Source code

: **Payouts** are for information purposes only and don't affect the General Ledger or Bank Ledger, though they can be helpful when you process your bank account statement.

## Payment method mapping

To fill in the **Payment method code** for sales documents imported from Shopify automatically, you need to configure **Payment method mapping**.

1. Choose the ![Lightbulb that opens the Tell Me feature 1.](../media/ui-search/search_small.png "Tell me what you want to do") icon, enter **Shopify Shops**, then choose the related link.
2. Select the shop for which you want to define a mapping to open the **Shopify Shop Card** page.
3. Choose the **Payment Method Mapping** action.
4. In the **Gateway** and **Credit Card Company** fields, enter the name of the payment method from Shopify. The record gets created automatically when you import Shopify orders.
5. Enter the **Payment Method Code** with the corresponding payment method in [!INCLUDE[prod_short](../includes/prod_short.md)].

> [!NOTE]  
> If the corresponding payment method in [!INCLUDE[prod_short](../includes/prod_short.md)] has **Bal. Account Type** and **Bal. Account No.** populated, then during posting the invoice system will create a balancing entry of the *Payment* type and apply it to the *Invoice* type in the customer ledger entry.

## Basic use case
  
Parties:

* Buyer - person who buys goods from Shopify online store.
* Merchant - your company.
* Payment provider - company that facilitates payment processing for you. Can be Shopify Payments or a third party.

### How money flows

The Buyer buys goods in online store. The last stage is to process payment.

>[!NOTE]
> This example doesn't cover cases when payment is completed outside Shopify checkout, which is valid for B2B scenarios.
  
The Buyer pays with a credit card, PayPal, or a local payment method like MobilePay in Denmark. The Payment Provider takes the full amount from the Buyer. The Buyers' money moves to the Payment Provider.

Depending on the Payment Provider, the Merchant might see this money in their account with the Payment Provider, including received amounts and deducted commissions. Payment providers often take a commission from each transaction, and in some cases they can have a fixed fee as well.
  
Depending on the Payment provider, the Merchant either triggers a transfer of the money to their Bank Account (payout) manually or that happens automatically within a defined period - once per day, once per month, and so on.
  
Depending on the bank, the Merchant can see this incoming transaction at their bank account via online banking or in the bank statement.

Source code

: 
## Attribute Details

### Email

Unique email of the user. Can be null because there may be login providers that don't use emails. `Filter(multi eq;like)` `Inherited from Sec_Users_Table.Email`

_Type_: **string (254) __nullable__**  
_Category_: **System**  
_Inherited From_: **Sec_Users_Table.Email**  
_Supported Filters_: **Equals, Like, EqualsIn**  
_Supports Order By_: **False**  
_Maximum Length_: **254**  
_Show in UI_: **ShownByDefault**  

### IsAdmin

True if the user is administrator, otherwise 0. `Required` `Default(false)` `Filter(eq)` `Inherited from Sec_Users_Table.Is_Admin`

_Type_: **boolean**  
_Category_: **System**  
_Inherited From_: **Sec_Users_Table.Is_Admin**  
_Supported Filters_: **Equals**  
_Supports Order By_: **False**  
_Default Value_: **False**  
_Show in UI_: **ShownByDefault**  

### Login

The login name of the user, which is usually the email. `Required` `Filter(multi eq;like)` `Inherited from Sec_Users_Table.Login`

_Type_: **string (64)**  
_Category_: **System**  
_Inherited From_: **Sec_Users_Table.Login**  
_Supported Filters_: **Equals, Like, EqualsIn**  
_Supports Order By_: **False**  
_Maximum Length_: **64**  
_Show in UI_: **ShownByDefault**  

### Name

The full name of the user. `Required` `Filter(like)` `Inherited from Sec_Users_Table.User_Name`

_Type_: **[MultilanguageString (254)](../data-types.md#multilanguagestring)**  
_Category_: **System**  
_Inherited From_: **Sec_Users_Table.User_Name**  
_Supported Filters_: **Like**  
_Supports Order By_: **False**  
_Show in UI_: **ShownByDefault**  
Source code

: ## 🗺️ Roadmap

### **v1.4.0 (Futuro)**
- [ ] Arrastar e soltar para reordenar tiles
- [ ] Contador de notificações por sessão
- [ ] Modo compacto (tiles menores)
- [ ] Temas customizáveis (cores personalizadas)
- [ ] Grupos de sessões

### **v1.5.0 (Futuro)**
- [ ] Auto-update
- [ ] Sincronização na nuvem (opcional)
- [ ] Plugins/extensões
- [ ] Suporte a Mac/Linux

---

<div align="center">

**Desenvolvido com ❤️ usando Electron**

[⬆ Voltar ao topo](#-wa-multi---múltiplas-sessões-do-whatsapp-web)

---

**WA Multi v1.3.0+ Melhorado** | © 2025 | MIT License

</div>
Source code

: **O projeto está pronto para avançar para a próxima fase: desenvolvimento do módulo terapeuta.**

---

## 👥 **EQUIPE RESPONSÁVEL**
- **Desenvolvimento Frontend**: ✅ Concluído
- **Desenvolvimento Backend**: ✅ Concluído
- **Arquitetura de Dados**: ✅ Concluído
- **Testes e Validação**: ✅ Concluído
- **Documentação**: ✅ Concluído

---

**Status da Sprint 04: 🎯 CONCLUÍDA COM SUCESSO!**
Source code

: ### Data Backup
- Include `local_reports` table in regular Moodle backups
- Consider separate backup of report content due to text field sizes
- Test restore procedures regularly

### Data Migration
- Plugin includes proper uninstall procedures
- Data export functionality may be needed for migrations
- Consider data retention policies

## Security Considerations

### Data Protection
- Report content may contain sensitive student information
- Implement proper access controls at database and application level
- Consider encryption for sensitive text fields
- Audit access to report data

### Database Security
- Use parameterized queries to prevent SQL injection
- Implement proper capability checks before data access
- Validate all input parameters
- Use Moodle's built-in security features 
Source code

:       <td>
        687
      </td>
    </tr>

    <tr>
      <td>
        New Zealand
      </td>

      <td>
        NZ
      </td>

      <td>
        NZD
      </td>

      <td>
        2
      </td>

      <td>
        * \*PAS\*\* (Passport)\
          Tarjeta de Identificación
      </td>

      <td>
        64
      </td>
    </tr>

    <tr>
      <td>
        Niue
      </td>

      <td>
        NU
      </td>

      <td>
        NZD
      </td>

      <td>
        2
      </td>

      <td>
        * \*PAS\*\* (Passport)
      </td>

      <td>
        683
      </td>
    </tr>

EXERCISE OBJECTIVE -
Extract all the entries word for word.

OUTPUT FOR THIS TASK -
Source code

: **Payouts** are for information purposes only and don't affect the General Ledger or Bank Ledger, though they can be helpful when you process your bank account statement.

## Payment method mapping

To fill in the **Payment method code** for sales documents imported from Shopify automatically, you need to configure **Payment method mapping**.

1. Choose the ![Lightbulb that opens the Tell Me feature 1.](../media/ui-search/search_small.png "Tell me what you want to do") icon, enter **Shopify Shops**, then choose the related link.
2. Select the shop for which you want to define a mapping to open the **Shopify Shop Card** page.
3. Choose the **Payment Method Mapping** action.
4. In the **Gateway** and **Credit Card Company** fields, enter the name of the payment method from Shopify. The record gets created automatically when you import Shopify orders.
5. Enter the **Payment Method Code** with the corresponding payment method in [!INCLUDE[prod_short](../includes/prod_short.md)].

> [!NOTE]  
> If the corresponding payment method in [!INCLUDE[prod_short](../includes/prod_short.md)] has **Bal. Account Type** and **Bal. Account No.** populated, then during posting the invoice system will create a balancing entry of the *Payment* type and apply it to the *Invoice* type in the customer ledger entry.

## Basic use case
  
Parties:

* Buyer - person who buys goods from Shopify online store.
* Merchant - your company.
* Payment provider - company that facilitates payment processing for you. Can be Shopify Payments or a third party.

### How money flows

The Buyer buys goods in online store. The last stage is to process payment.

>[!NOTE]
> This example doesn't cover cases when payment is completed outside Shopify checkout, which is valid for B2B scenarios.
  
The Buyer pays with a credit card, PayPal, or a local payment method like MobilePay in Denmark. The Payment Provider takes the full amount from the Buyer. The Buyers' money moves to the Payment Provider.

Depending on the Payment Provider, the Merchant might see this money in their account with the Payment Provider, including received amounts and deducted commissions. Payment providers often take a commission from each transaction, and in some cases they can have a fixed fee as well.
  
Depending on the Payment provider, the Merchant either triggers a transfer of the money to their Bank Account (payout) manually or that happens automatically within a defined period - once per day, once per month, and so on.
  
Depending on the bank, the Merchant can see this incoming transaction at their bank account via online banking or in the bank statement.

Source code

: 
## Attribute Details

### Email

Unique email of the user. Can be null because there may be login providers that don't use emails. `Filter(multi eq;like)` `Inherited from Sec_Users_Table.Email`

_Type_: **string (254) __nullable__**  
_Category_: **System**  
_Inherited From_: **Sec_Users_Table.Email**  
_Supported Filters_: **Equals, Like, EqualsIn**  
_Supports Order By_: **False**  
_Maximum Length_: **254**  
_Show in UI_: **ShownByDefault**  

### IsAdmin

True if the user is administrator, otherwise 0. `Required` `Default(false)` `Filter(eq)` `Inherited from Sec_Users_Table.Is_Admin`

_Type_: **boolean**  
_Category_: **System**  
_Inherited From_: **Sec_Users_Table.Is_Admin**  
_Supported Filters_: **Equals**  
_Supports Order By_: **False**  
_Default Value_: **False**  
_Show in UI_: **ShownByDefault**  

### Login

The login name of the user, which is usually the email. `Required` `Filter(multi eq;like)` `Inherited from Sec_Users_Table.Login`

_Type_: **string (64)**  
_Category_: **System**  
_Inherited From_: **Sec_Users_Table.Login**  
_Supported Filters_: **Equals, Like, EqualsIn**  
_Supports Order By_: **False**  
_Maximum Length_: **64**  
_Show in UI_: **ShownByDefault**  

### Name

The full name of the user. `Required` `Filter(like)` `Inherited from Sec_Users_Table.User_Name`

_Type_: **[MultilanguageString (254)](../data-types.md#multilanguagestring)**  
_Category_: **System**  
_Inherited From_: **Sec_Users_Table.User_Name**  
_Supported Filters_: **Like**  
_Supports Order By_: **False**  
_Show in UI_: **ShownByDefault**  
Source code

: ## 🗺️ Roadmap

### **v1.4.0 (Futuro)**
- [ ] Arrastar e soltar para reordenar tiles
- [ ] Contador de notificações por sessão
- [ ] Modo compacto (tiles menores)
- [ ] Temas customizáveis (cores personalizadas)
- [ ] Grupos de sessões

### **v1.5.0 (Futuro)**
- [ ] Auto-update
- [ ] Sincronização na nuvem (opcional)
- [ ] Plugins/extensões
- [ ] Suporte a Mac/Linux

---

<div align="center">

**Desenvolvido com ❤️ usando Electron**

[⬆ Voltar ao topo](#-wa-multi---múltiplas-sessões-do-whatsapp-web)

---

**WA Multi v1.3.0+ Melhorado** | © 2025 | MIT License

</div>
Source code

: **O projeto está pronto para avançar para a próxima fase: desenvolvimento do módulo terapeuta.**

---

## 👥 **EQUIPE RESPONSÁVEL**
- **Desenvolvimento Frontend**: ✅ Concluído
- **Desenvolvimento Backend**: ✅ Concluído
- **Arquitetura de Dados**: ✅ Concluído
- **Testes e Validação**: ✅ Concluído
- **Documentação**: ✅ Concluído

---

**Status da Sprint 04: 🎯 CONCLUÍDA COM SUCESSO!**
Source code

: ### Data Backup
- Include `local_reports` table in regular Moodle backups
- Consider separate backup of report content due to text field sizes
- Test restore procedures regularly

### Data Migration
- Plugin includes proper uninstall procedures
- Data export functionality may be needed for migrations
- Consider data retention policies

## Security Considerations

### Data Protection
- Report content may contain sensitive student information
- Implement proper access controls at database and application level
- Consider encryption for sensitive text fields
- Audit access to report data

### Database Security
- Use parameterized queries to prevent SQL injection
- Implement proper capability checks before data access
- Validate all input parameters
- Use Moodle's built-in security features 
Source code

:       <td>
        687
      </td>
    </tr>

    <tr>
      <td>
        New Zealand
      </td>

      <td>
        NZ
      </td>

      <td>
        NZD
      </td>

      <td>
        2
      </td>

      <td>
        * \*PAS\*\* (Passport)\
          Tarjeta de Identificación
      </td>

      <td>
        64
      </td>
    </tr>

    <tr>
      <td>
        Niue
      </td>

      <td>
        NU
      </td>

      <td>
        NZD
      </td>

      <td>
        2
      </td>

      <td>
        * \*PAS\*\* (Passport)
      </td>

      <td>
        683
      </td>
    </tr>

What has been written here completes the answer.